Working checklist · UK navigation, England detail

Use this as a file-review prompt, not a substitute for the current rules for your nation, council, licence, property and tenancy.

Important: the detailed tenancy references below focus on mainstream private residential letting in England. Wales, Scotland and Northern Ireland have different tenancy, registration and property-standard systems. Start with our rules by nation guide if the property is outside England.

1. Confirm the property and landlord setup

  • Record the legal owner, correspondence address, lender and insurance position.
  • Check whether the property or area requires HMO, selective or additional licensing.
  • Review lease, freeholder, mortgage and planning restrictions before letting.
  • Agree in writing what an agent will do, while remembering that outsourcing does not automatically remove the landlord’s legal responsibility.

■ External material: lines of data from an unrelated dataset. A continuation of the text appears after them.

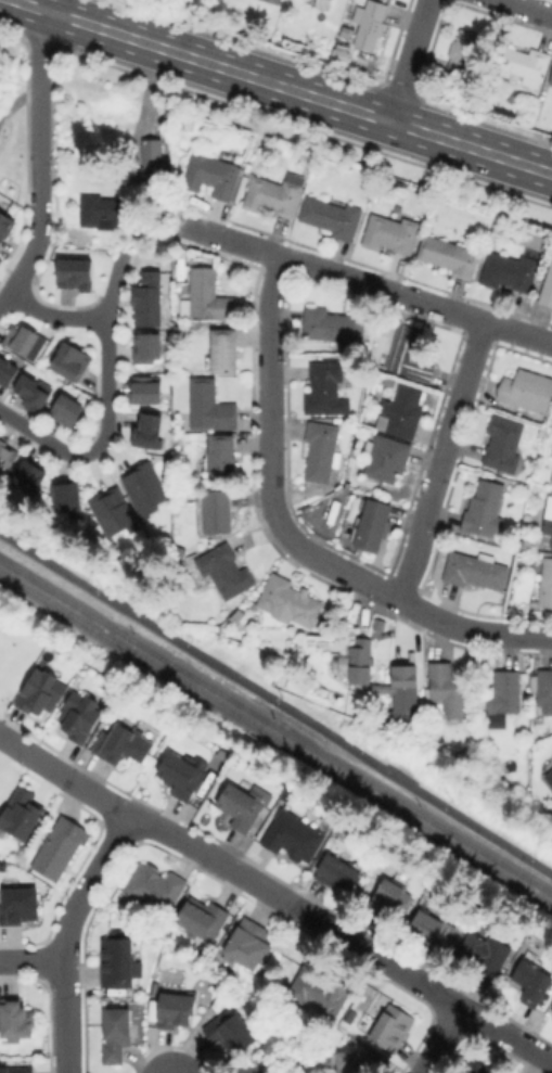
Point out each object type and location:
building: (328, 0)
road: (532, 6)
building: (370, 23)
building: (346, 31)
building: (462, 53)
building: (339, 57)
road: (407, 60)
building: (524, 64)
building: (551, 80)
road: (281, 86)
road: (17, 102)
road: (137, 115)
building: (187, 122)
building: (152, 152)
road: (39, 162)
building: (213, 175)
building: (274, 194)
building: (108, 211)
building: (332, 217)
building: (4, 221)
building: (391, 234)
building: (449, 255)
building: (511, 270)
building: (74, 271)
road: (363, 283)
building: (547, 289)
building: (206, 296)
building: (150, 301)
road: (52, 316)
building: (332, 325)
building: (19, 335)
building: (150, 349)
building: (225, 350)
building: (410, 353)
building: (69, 358)
building: (8, 372)
building: (324, 385)
building: (30, 389)
road: (267, 389)
building: (527, 390)
building: (148, 392)
road: (106, 404)
building: (210, 406)
building: (64, 409)
building: (401, 412)
building: (149, 432)
building: (503, 444)
building: (322, 452)
building: (4, 453)
building: (218, 456)
building: (386, 458)
road: (440, 460)
building: (550, 479)
building: (31, 480)
building: (147, 490)
building: (71, 500)
building: (484, 509)
building: (218, 510)
building: (115, 513)
building: (548, 517)
building: (371, 524)
building: (530, 545)
building: (551, 545)
building: (179, 550)
building: (225, 570)
building: (475, 570)
building: (545, 585)
building: (288, 600)
road: (404, 602)
building: (360, 662)
building: (542, 688)
building: (41, 690)
building: (446, 691)
building: (505, 693)
building: (405, 697)
road: (277, 700)
building: (81, 717)
railway: (276, 726)
railway: (276, 739)
building: (119, 747)
building: (181, 776)
building: (549, 776)
building: (242, 809)
building: (20, 814)
building: (292, 837)
building: (60, 850)
building: (341, 869)
building: (156, 889)
building: (393, 896)
road: (277, 898)
building: (20, 906)
building: (202, 920)
building: (430, 932)
road: (64, 936)
building: (251, 946)
building: (484, 953)
road: (31, 961)
building: (118, 963)
building: (532, 979)
building: (319, 990)
building: (550, 1009)
building: (173, 1010)
building: (551, 1012)
building: (16, 1021)
building: (392, 1026)
building: (228, 1032)
building: (116, 1036)
road: (438, 1039)
building: (353, 1062)
building: (250, 1069)
building: (480, 1069)
building: (15, 1071)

2. Make the property safe and fit

  • Inspect for damp, mould, excess cold, falls, fire, electrical and other housing hazards.
  • Keep the structure, exterior, installations for water, gas, electricity, sanitation, heating and hot water in repair where the law requires.
  • Arrange applicable gas and electrical checks and act on urgent or required remedial work.
  • Install and test the smoke and carbon-monoxide alarms required for the nation and property.
  • Assess furniture, fire doors, escape routes and HMO requirements where relevant.

Open the certificates and inspections guide.

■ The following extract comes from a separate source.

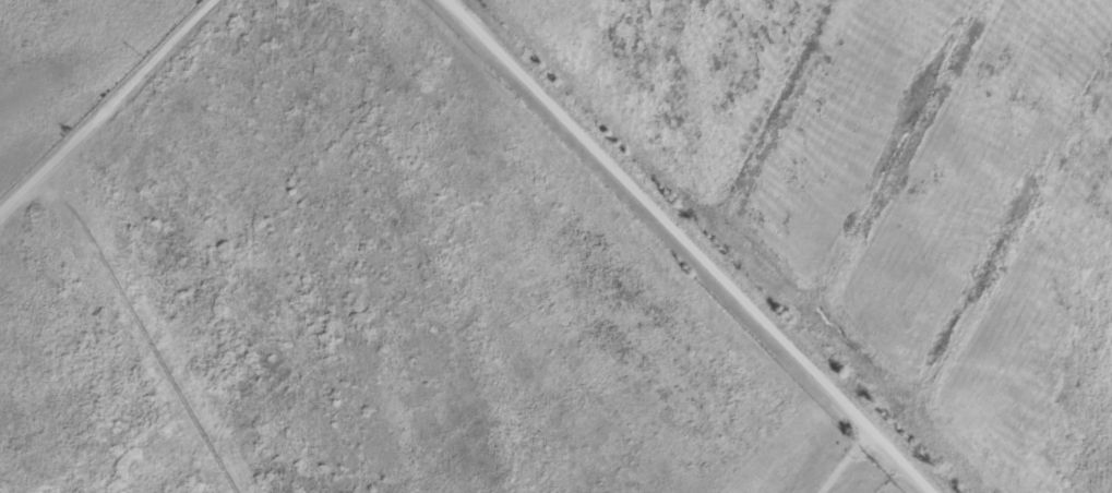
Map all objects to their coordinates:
road: (109, 108)
road: (714, 244)
road: (847, 444)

3. Prepare energy and property documents

  • Obtain a valid EPC where required and check the current minimum energy standard or a properly registered exemption.
  • Keep the gas safety record, electrical report and evidence that copies were given on time.
  • Prepare an accurate inventory and dated condition record.
  • Keep appliance instructions, warranties, repair records and emergency contacts.

4. Set up the tenancy correctly

  • Use a tenancy or occupation contract suitable for the nation and current law.
  • In England, check the assured periodic tenancy rules in force from 1 May 2026 and provide the required written information.
  • Carry out Right to Rent checks where required in England without unlawful discrimination.
  • Take only permitted payments and describe rent, deposit and other charges clearly.
  • Protect a tenancy deposit on time in an approved scheme and give the required information.

5. Manage the tenancy and evidence

  • Give proper notice for non-emergency access and record appointments and refusals.
  • Provide a clear repair-reporting route and triage hazards promptly.
  • Keep factual records of inspections, tenant reports, contractor instructions, completion and follow-up.
  • Follow the current process for rent changes, pets, complaints and possession; do not rely on an old form or template.
  • Review compliance after a legal change, renewal date, incident, tenant change or significant work.

6. Tax and business records

  • Record rent and allowable costs separately for each property or property business.
  • Check Income Tax, company-tax, VAT, capital-gains and non-resident landlord issues relevant to the ownership structure.
  • Check whether Making Tax Digital for Income Tax applies and keep compatible digital records if it does.
  • Keep invoices and evidence for the applicable statutory period and obtain tax advice for uncertain treatment.